▶ [Direction]
Put the rows below into a Markdown table with columns n and Line, numbering each line and skipping blank ones. Omit the pictures from your table.

▶ [Rows from a dataset]
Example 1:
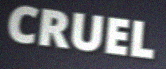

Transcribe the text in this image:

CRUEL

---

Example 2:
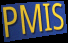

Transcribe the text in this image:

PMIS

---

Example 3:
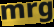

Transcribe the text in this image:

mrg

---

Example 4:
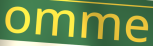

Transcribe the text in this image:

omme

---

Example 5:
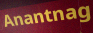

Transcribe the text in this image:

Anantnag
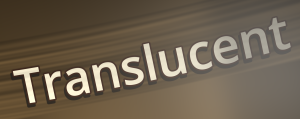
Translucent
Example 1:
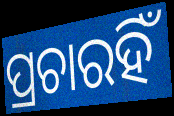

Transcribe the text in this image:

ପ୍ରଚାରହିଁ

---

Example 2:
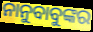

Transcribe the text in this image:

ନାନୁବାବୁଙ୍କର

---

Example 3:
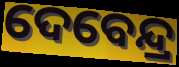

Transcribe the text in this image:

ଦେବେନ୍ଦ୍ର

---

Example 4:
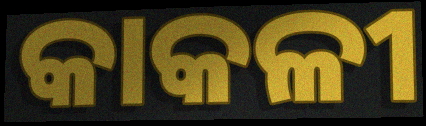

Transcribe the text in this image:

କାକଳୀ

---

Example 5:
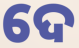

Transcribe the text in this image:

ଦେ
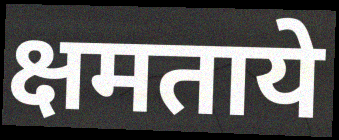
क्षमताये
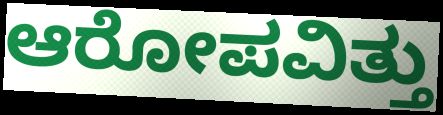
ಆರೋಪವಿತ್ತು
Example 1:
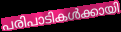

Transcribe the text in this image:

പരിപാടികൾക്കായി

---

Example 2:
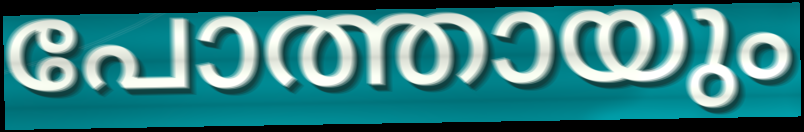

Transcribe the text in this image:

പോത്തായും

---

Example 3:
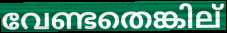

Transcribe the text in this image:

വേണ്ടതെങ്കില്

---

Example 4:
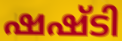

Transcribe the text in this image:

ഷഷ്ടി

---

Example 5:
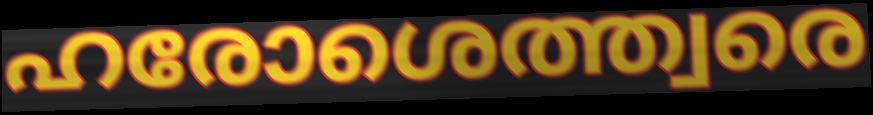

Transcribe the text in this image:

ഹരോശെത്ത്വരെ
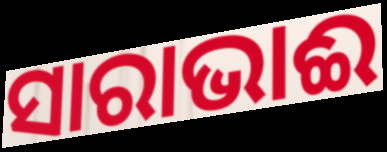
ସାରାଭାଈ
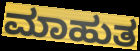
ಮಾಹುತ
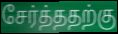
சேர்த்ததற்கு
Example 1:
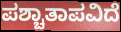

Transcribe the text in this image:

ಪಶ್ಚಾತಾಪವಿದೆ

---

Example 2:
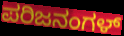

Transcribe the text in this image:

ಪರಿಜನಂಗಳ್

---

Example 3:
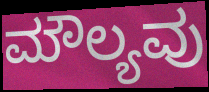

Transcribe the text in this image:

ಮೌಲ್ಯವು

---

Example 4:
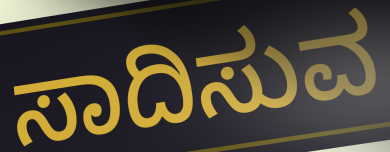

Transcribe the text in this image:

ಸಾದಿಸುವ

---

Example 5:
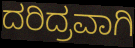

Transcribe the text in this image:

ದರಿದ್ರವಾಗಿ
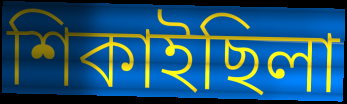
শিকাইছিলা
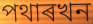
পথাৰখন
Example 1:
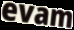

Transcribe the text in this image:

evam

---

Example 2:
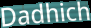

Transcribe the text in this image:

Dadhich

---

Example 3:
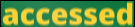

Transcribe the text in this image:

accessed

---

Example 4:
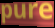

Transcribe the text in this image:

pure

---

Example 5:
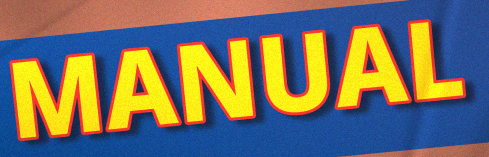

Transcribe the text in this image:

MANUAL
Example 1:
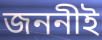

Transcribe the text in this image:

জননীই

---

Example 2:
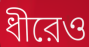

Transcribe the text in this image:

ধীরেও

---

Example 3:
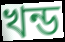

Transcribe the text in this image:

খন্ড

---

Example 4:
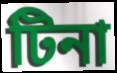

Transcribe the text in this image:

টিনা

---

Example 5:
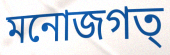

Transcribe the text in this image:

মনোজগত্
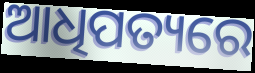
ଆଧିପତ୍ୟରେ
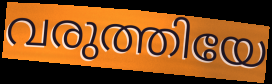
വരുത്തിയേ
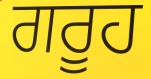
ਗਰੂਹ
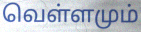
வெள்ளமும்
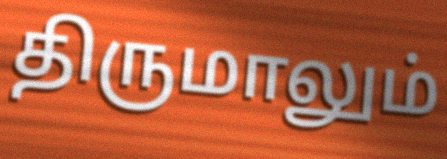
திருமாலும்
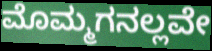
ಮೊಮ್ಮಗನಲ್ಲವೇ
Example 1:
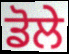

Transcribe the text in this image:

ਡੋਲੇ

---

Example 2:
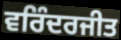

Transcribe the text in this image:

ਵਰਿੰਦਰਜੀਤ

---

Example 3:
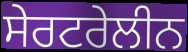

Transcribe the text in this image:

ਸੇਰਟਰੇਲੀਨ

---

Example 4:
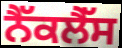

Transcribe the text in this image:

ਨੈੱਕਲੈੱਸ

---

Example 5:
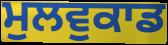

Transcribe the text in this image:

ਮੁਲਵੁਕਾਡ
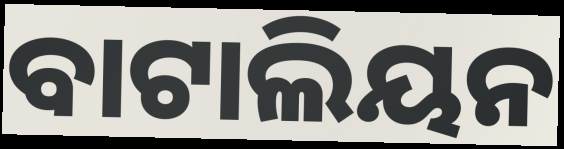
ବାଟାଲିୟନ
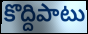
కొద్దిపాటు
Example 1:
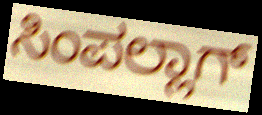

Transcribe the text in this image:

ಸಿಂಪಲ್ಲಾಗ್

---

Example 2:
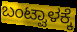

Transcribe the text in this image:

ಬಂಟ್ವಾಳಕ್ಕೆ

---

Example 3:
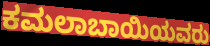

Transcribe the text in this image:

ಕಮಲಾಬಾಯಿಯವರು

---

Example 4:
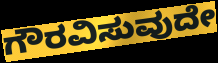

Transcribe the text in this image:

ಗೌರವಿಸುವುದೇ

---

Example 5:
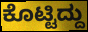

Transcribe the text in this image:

▶ [Solution to this exercise]
| n | Line |
|---|---|
| 1 | Example 1: |
| 2 | Transcribe the text in this image: |
| 3 | CRUEL |
| 4 | --- |
| 5 | Example 2: |
| 6 | Transcribe the text in this image: |
| 7 | PMIS |
| 8 | --- |
| 9 | Example 3: |
| 10 | Transcribe the text in this image: |
| 11 | mrg |
| 12 | --- |
| 13 | Example 4: |
| 14 | Transcribe the text in this image: |
| 15 | omme |
| 16 | --- |
| 17 | Example 5: |
| 18 | Transcribe the text in this image: |
| 19 | Anantnag |
| 20 | Translucent |
| 21 | Example 1: |
| 22 | Transcribe the text in this image: |
| 23 | ପ୍ରଚାରହିଁ |
| 24 | --- |
| 25 | Example 2: |
| 26 | Transcribe the text in this image: |
| 27 | ନାନୁବାବୁଙ୍କର |
| 28 | --- |
| 29 | Example 3: |
| 30 | Transcribe the text in this image: |
| 31 | ଦେବେନ୍ଦ୍ର |
| 32 | --- |
| 33 | Example 4: |
| 34 | Transcribe the text in this image: |
| 35 | କାକଳୀ |
| 36 | --- |
| 37 | Example 5: |
| 38 | Transcribe the text in this image: |
| 39 | ଦେ |
| 40 | क्षमताये |
| 41 | ಆರೋಪವಿತ್ತು |
| 42 | Example 1: |
| 43 | Transcribe the text in this image: |
| 44 | പരിപാടികൾക്കായി |
| 45 | --- |
| 46 | Example 2: |
| 47 | Transcribe the text in this image: |
| 48 | പോത്തായും |
| 49 | --- |
| 50 | Example 3: |
| 51 | Transcribe the text in this image: |
| 52 | വേണ്ടതെങ്കില് |
| 53 | --- |
| 54 | Example 4: |
| 55 | Transcribe the text in this image: |
| 56 | ഷഷ്ടി |
| 57 | --- |
| 58 | Example 5: |
| 59 | Transcribe the text in this image: |
| 60 | ഹരോശെത്ത്വരെ |
| 61 | ସାରାଭାଈ |
| 62 | ಮಾಹುತ |
| 63 | சேர்த்ததற்கு |
| 64 | Example 1: |
| 65 | Transcribe the text in this image: |
| 66 | ಪಶ್ಚಾತಾಪವಿದೆ |
| 67 | --- |
| 68 | Example 2: |
| 69 | Transcribe the text in this image: |
| 70 | ಪರಿಜನಂಗಳ್ |
| 71 | --- |
| 72 | Example 3: |
| 73 | Transcribe the text in this image: |
| 74 | ಮೌಲ್ಯವು |
| 75 | --- |
| 76 | Example 4: |
| 77 | Transcribe the text in this image: |
| 78 | ಸಾದಿಸುವ |
| 79 | --- |
| 80 | Example 5: |
| 81 | Transcribe the text in this image: |
| 82 | ದರಿದ್ರವಾಗಿ |
| 83 | শিকাইছিলা |
| 84 | পথাৰখন |
| 85 | Example 1: |
| 86 | Transcribe the text in this image: |
| 87 | evam |
| 88 | --- |
| 89 | Example 2: |
| 90 | Transcribe the text in this image: |
| 91 | Dadhich |
| 92 | --- |
| 93 | Example 3: |
| 94 | Transcribe the text in this image: |
| 95 | accessed |
| 96 | --- |
| 97 | Example 4: |
| 98 | Transcribe the text in this image: |
| 99 | pure |
| 100 | --- |
| 101 | Example 5: |
| 102 | Transcribe the text in this image: |
| 103 | MANUAL |
| 104 | Example 1: |
| 105 | Transcribe the text in this image: |
| 106 | জননীই |
| 107 | --- |
| 108 | Example 2: |
| 109 | Transcribe the text in this image: |
| 110 | ধীরেও |
| 111 | --- |
| 112 | Example 3: |
| 113 | Transcribe the text in this image: |
| 114 | খন্ড |
| 115 | --- |
| 116 | Example 4: |
| 117 | Transcribe the text in this image: |
| 118 | টিনা |
| 119 | --- |
| 120 | Example 5: |
| 121 | Transcribe the text in this image: |
| 122 | মনোজগত্ |
| 123 | ଆଧିପତ୍ୟରେ |
| 124 | വരുത്തിയേ |
| 125 | ਗਰੂਹ |
| 126 | வெள்ளமும் |
| 127 | திருமாலும் |
| 128 | ಮೊಮ್ಮಗನಲ್ಲವೇ |
| 129 | Example 1: |
| 130 | Transcribe the text in this image: |
| 131 | ਡੋਲੇ |
| 132 | --- |
| 133 | Example 2: |
| 134 | Transcribe the text in this image: |
| 135 | ਵਰਿੰਦਰਜੀਤ |
| 136 | --- |
| 137 | Example 3: |
| 138 | Transcribe the text in this image: |
| 139 | ਸੇਰਟਰੇਲੀਨ |
| 140 | --- |
| 141 | Example 4: |
| 142 | Transcribe the text in this image: |
| 143 | ਨੈੱਕਲੈੱਸ |
| 144 | --- |
| 145 | Example 5: |
| 146 | Transcribe the text in this image: |
| 147 | ਮੁਲਵੁਕਾਡ |
| 148 | ବାଟାଲିୟନ |
| 149 | కొద్దిపాటు |
| 150 | Example 1: |
| 151 | Transcribe the text in this image: |
| 152 | ಸಿಂಪಲ್ಲಾಗ್ |
| 153 | --- |
| 154 | Example 2: |
| 155 | Transcribe the text in this image: |
| 156 | ಬಂಟ್ವಾಳಕ್ಕೆ |
| 157 | --- |
| 158 | Example 3: |
| 159 | Transcribe the text in this image: |
| 160 | ಕಮಲಾಬಾಯಿಯವರು |
| 161 | --- |
| 162 | Example 4: |
| 163 | Transcribe the text in this image: |
| 164 | ಗೌರವಿಸುವುದೇ |
| 165 | --- |
| 166 | Example 5: |
| 167 | Transcribe the text in this image: |